→ **TRY IT**
When writing out the listing below, reproduce every word exactly and skip the pictures.

→ **RECORD SET**
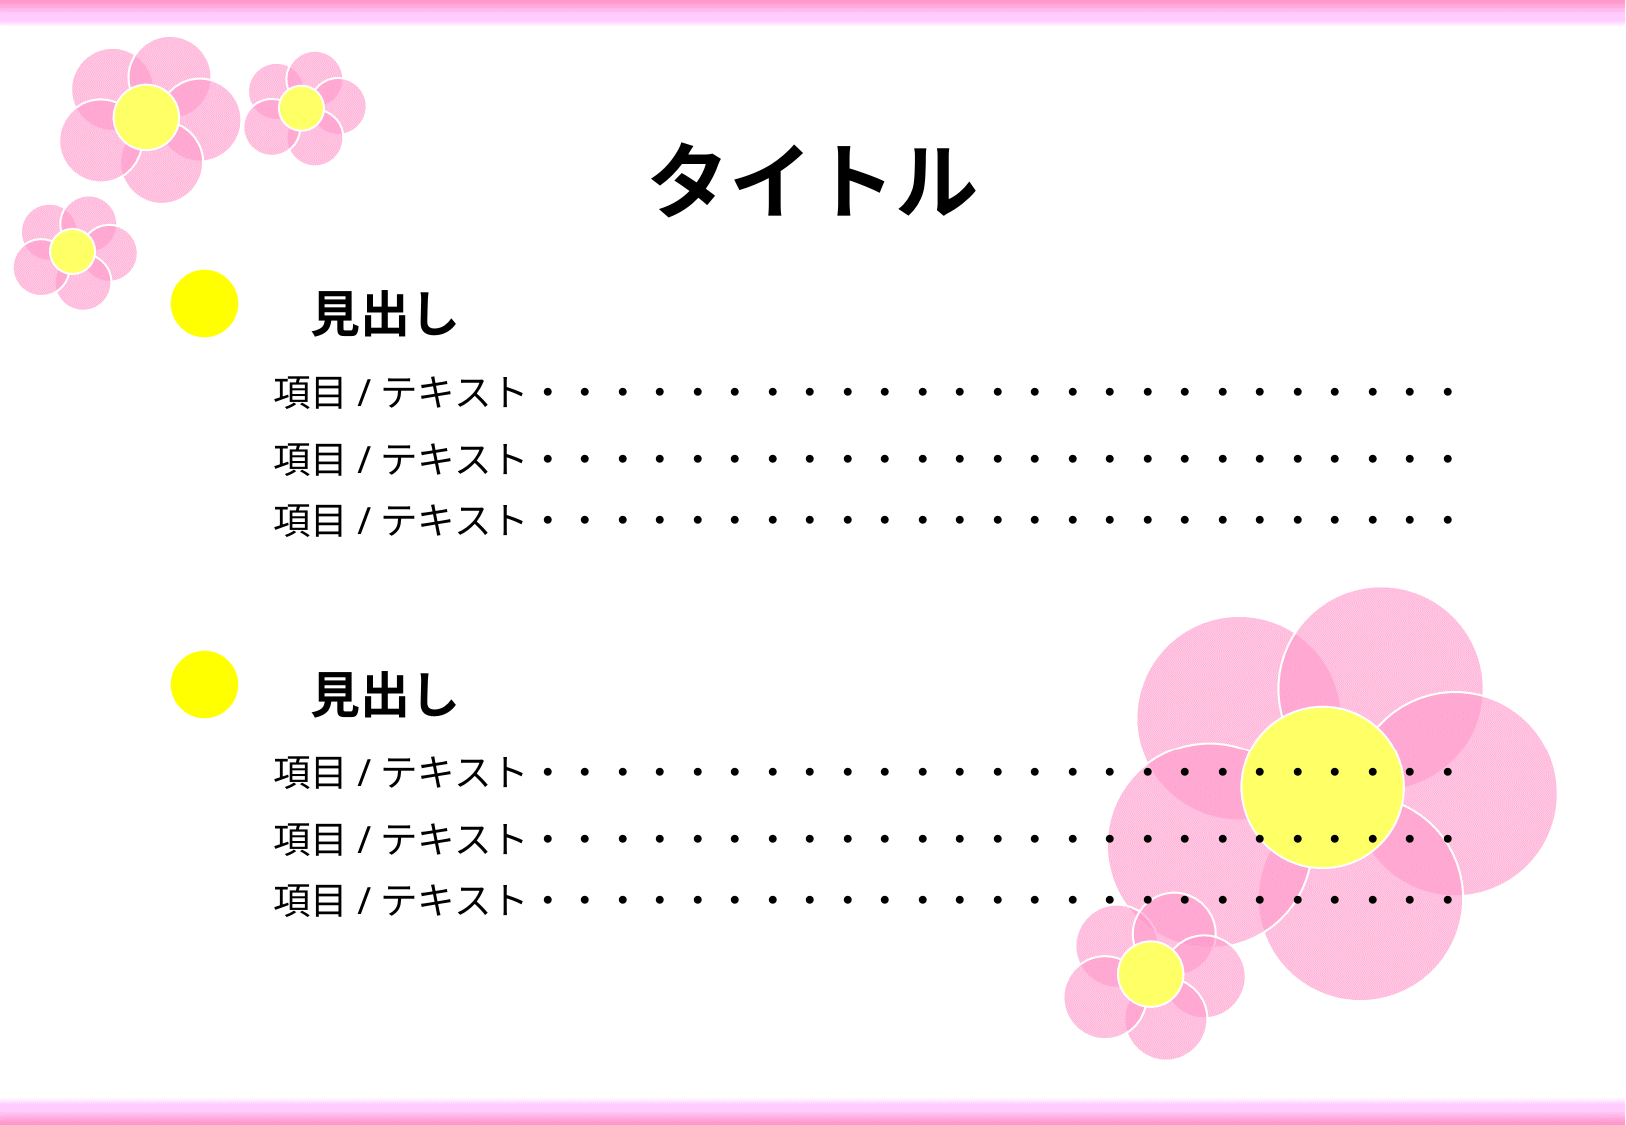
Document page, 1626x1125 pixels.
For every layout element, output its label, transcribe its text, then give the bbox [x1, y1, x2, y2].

text_box タイトル [152, 121, 1473, 237]
text_box 項目/テキスト・・・・・・・・・・・・・・・・・・・・・・・・・ [258, 361, 1552, 422]
text_box 項目/テキスト・・・・・・・・・・・・・・・・・・・・・・・・・ [258, 489, 1552, 550]
text_box 項目/テキスト・・・・・・・・・・・・・・・・・・・・・・・・・ [258, 808, 1552, 869]
text_box 項目/テキスト・・・・・・・・・・・・・・・・・・・・・・・・・ [258, 428, 1552, 489]
text_box ● 見出し [152, 250, 1473, 356]
picture [0, 0, 1626, 1125]
text_box 項目/テキスト・・・・・・・・・・・・・・・・・・・・・・・・・ [258, 741, 1552, 802]
text_box ● 見出し [152, 630, 1473, 736]
text_box 項目/テキスト・・・・・・・・・・・・・・・・・・・・・・・・・ [258, 870, 1552, 930]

→ **SOLUTION TO THE EXERCISE**
Document page, 1626x1125 pixels.
For every layout element, output its label, transcribe its text, then give the bbox [x1, y1, x2, y2].

text_box タイトル [152, 121, 1473, 237]
text_box 項目/テキスト・・・・・・・・・・・・・・・・・・・・・・・・・ [258, 361, 1552, 422]
text_box 項目/テキスト・・・・・・・・・・・・・・・・・・・・・・・・・ [258, 489, 1552, 550]
text_box 項目/テキスト・・・・・・・・・・・・・・・・・・・・・・・・・ [258, 808, 1552, 869]
text_box 項目/テキスト・・・・・・・・・・・・・・・・・・・・・・・・・ [258, 428, 1552, 489]
text_box ● 見出し [152, 250, 1473, 356]
picture [0, 0, 1626, 1125]
text_box 項目/テキスト・・・・・・・・・・・・・・・・・・・・・・・・・ [258, 741, 1552, 802]
text_box ● 見出し [152, 630, 1473, 736]
text_box 項目/テキスト・・・・・・・・・・・・・・・・・・・・・・・・・ [258, 870, 1552, 930]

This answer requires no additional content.